Solution to Assignment on Parallelization and Vectorization in GCC

Solutions (Level 1)

1. The statement is a[i] = a[i-1] + 2.
   In Iteration 1, the value read is a[0], and the value written is a[1].
   In Iteration 2, the value read is a[1], and the value written is a[2].
   The values therefore are first written into, and then read (Read after Write). This is an loop carried true dependency.

2. The statement is a[i] = b[i].
   There is no dependence in this statement. Therefore the loop can be both parallelized and vectorized.

3. The statement is a[i] = a[i+1].
   In Iteration 1, the value read is a[1], and the value written is a[0].
   In Iteration 2, the value read is a[2], and the value written is a[1].
   The values are therefore first read from, and then written into (Write after Read). This is therefore loop carried antidependence.

4. S1 == a[i+2] = b[i] + 5.
   S2 == b[i+3] = a[i] + 10.
   There exists a loop carried true dependence from S1 to S2 due to a[i+2] and a[i]. Also, there exists a loop carried true dependence from S2 to S1 due to b[i+3] and b[i]. Therefore, the statements S1 and S2 are cyclically interlocked due to true dependence, rendering it incapable of being interchanged, distributed, parallelized or vectorized.

5. The statement S1 is a[i+1] = a[i] + 2.
   There is a loop carried true dependence. But predictive commoning extracts the value of a[1] in a scalar variable and then reduces the computation to a[i+1] = *some scalar*
   Therefore the code can be parallelized. The code will still not be vectorized because predcom pass happens after vectorization.
   We can stop the parallelization by disabling predictive commoning.

Solutions (Level 2)

6. The statement is a[i] = a[i-4] + 5.
   This is a read after write dependency, i.e true dependence. However, the vectorization factor is 4, and therefore the loop statement can be vectorized, as the conflict won't arise.
   If you change a[i-4] to a[i-3], then the statement can't be vectorized. Infact any value less than 4 will cause read write conflict, and prevent vectorization.
   Therefore, if the values are accessed beyond the vectorization factor, the statement can be vectorized.

7. Again, a[i] = a[i-1] has true dependency.
   But the second statement, b[i] = c[i] does not have any dependence.

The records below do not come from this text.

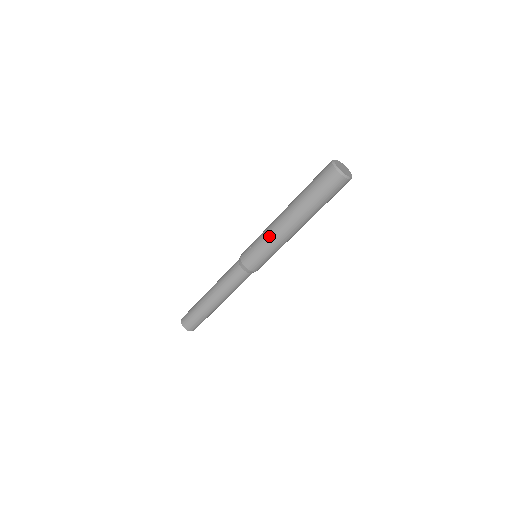
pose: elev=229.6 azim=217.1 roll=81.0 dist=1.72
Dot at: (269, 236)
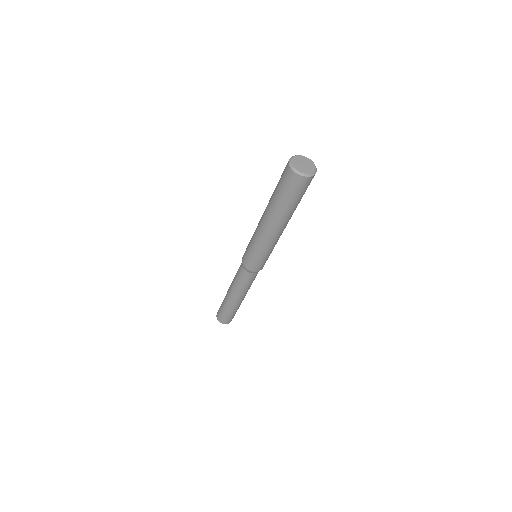
Dot at: (254, 233)
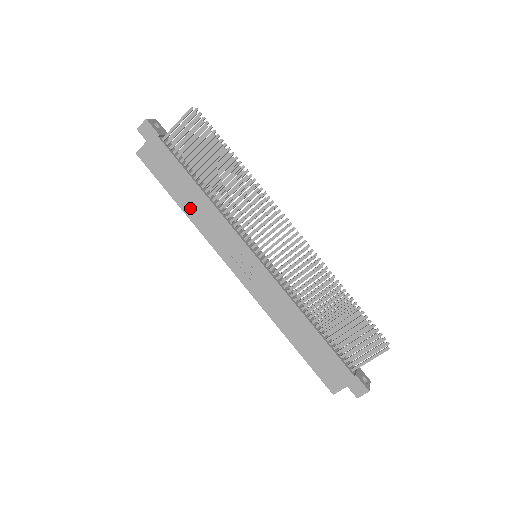
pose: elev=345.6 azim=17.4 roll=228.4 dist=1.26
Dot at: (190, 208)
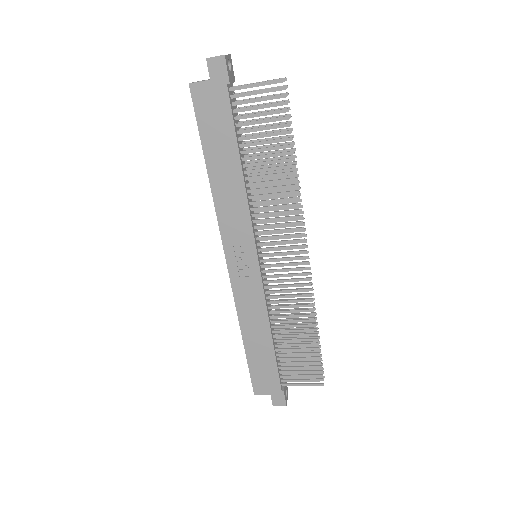
Dot at: (218, 179)
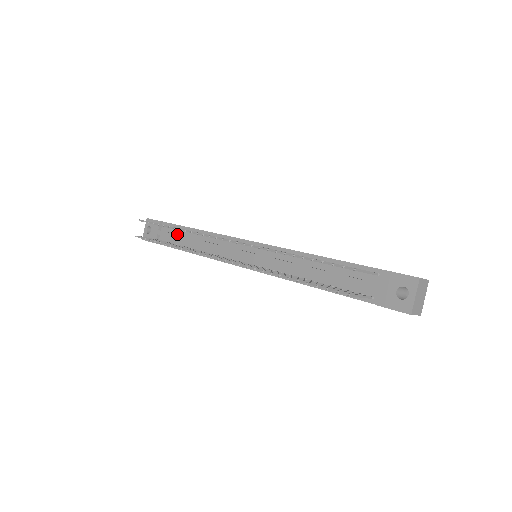
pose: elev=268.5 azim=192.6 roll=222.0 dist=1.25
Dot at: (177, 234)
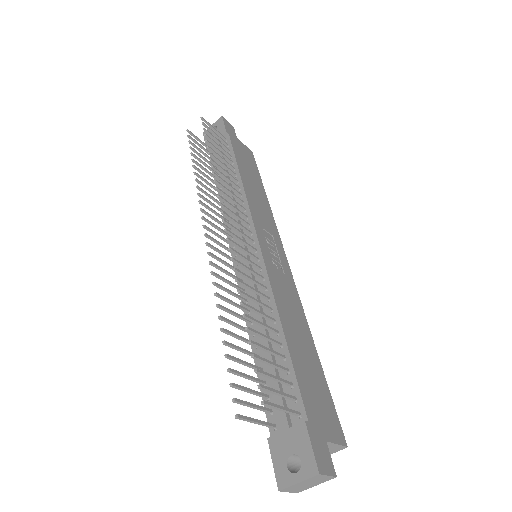
Dot at: (226, 160)
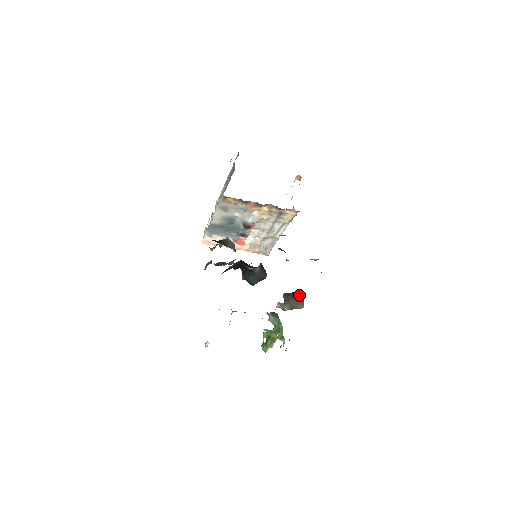
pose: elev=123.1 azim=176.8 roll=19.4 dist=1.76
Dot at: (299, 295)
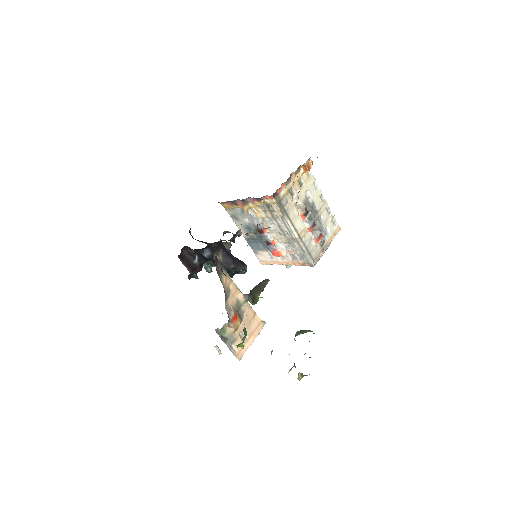
Dot at: (261, 284)
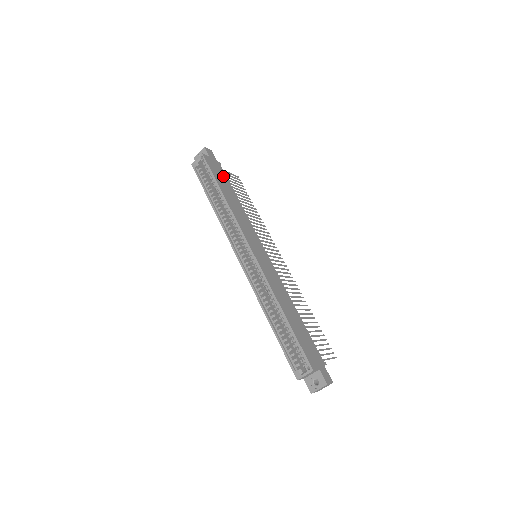
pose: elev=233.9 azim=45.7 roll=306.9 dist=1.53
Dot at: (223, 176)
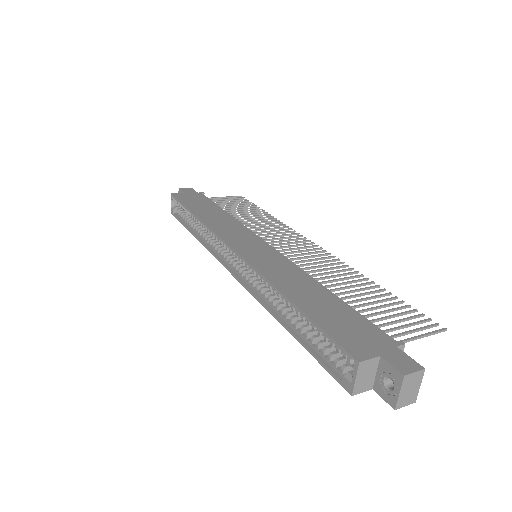
Dot at: (203, 201)
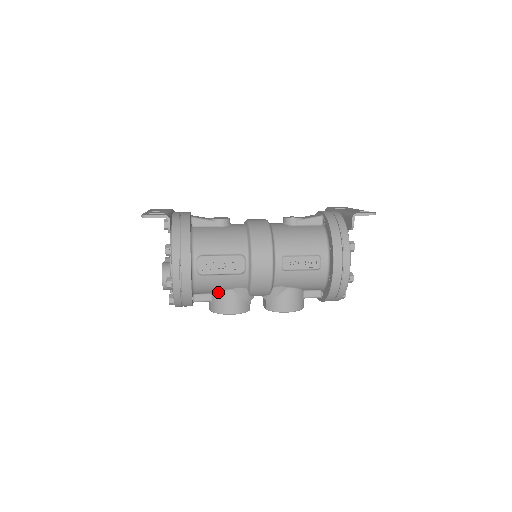
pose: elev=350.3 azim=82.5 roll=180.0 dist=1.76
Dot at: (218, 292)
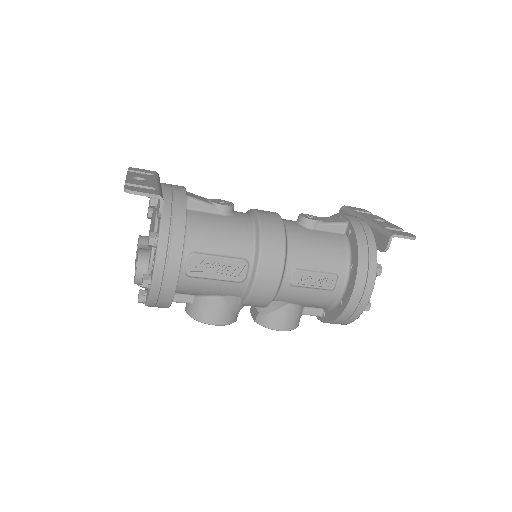
Dot at: (203, 296)
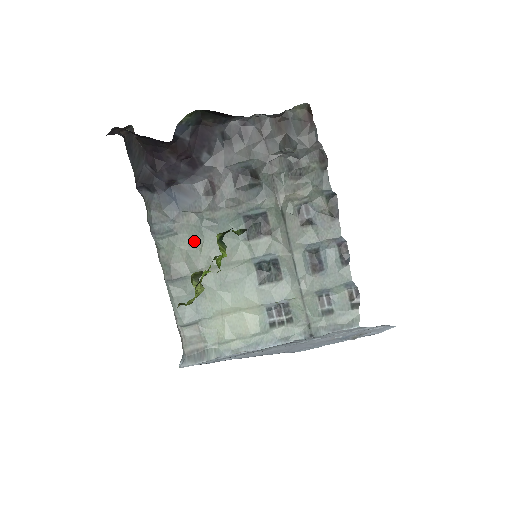
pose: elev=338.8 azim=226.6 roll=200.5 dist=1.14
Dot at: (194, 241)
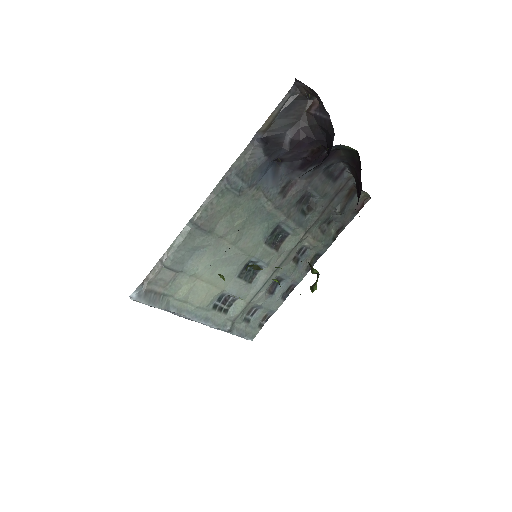
Dot at: (241, 212)
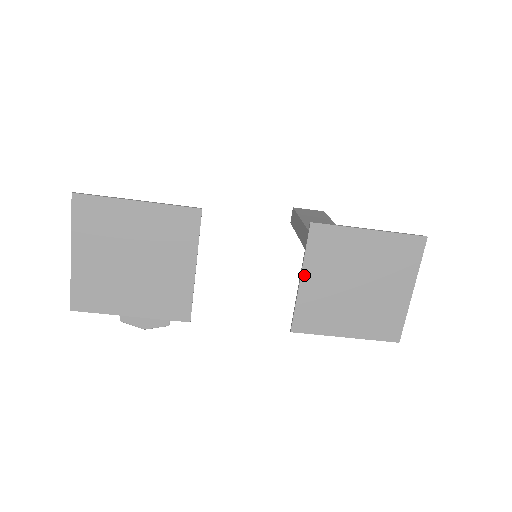
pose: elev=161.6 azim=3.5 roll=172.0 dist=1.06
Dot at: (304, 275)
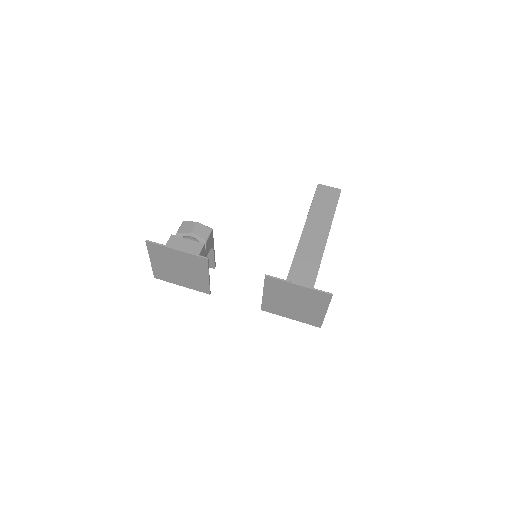
Dot at: (265, 293)
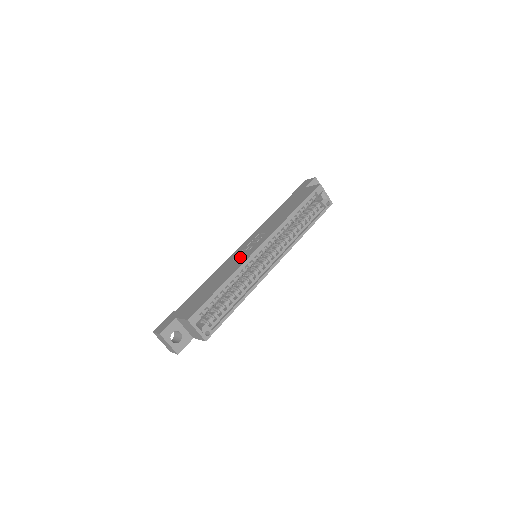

It can be separated out of the loop into a separate loop by loop distrubution, and then the statement S2 can be independently vectorized.

8. In C, the arrays are stored in Row Major. Therefore, having j as the innermost loop's induction variable, and the arrays being accessed with j as the row is not beneficial.
   We can interchange the loop, and make i as the innermost loop induction variable, thereby accessing the array elements of the same row first.

9. This is a simple C code with conditional branch. It can be parallelized. But the data dependence tests for Lambda frame- work fail to deal with conditional code, and therefore the code is not parallelized.
   However, the data dependence test for graphite finds out that the statement can be parallelized, thereby parallelizing the conditional loop.

10. The statement a[i][j] = **(a + 4*j) induces a dependency. However, the data dependence tests of Lambda framework don't deal with pointer arithmetic, and therefore end up parallelizing the loop.
    But Graphite framework successfully determines that a[i][j] and **a belong to the same alias set, and therefore there exists a dependency in the statement. Hence it does not parallelize the loop.

11. The stride is i+=2. The code can't be parallelized. Since the stride is more than 1, Lambda framework can't parallelize it. But Graphite framework successfully parallelizes it.

12. If you try to interchange the loops, the interchange won't be successful. Inspect the complete dump, when chrecs are being created. You will see that the scalar evolution fails because the expression i*j is not affine.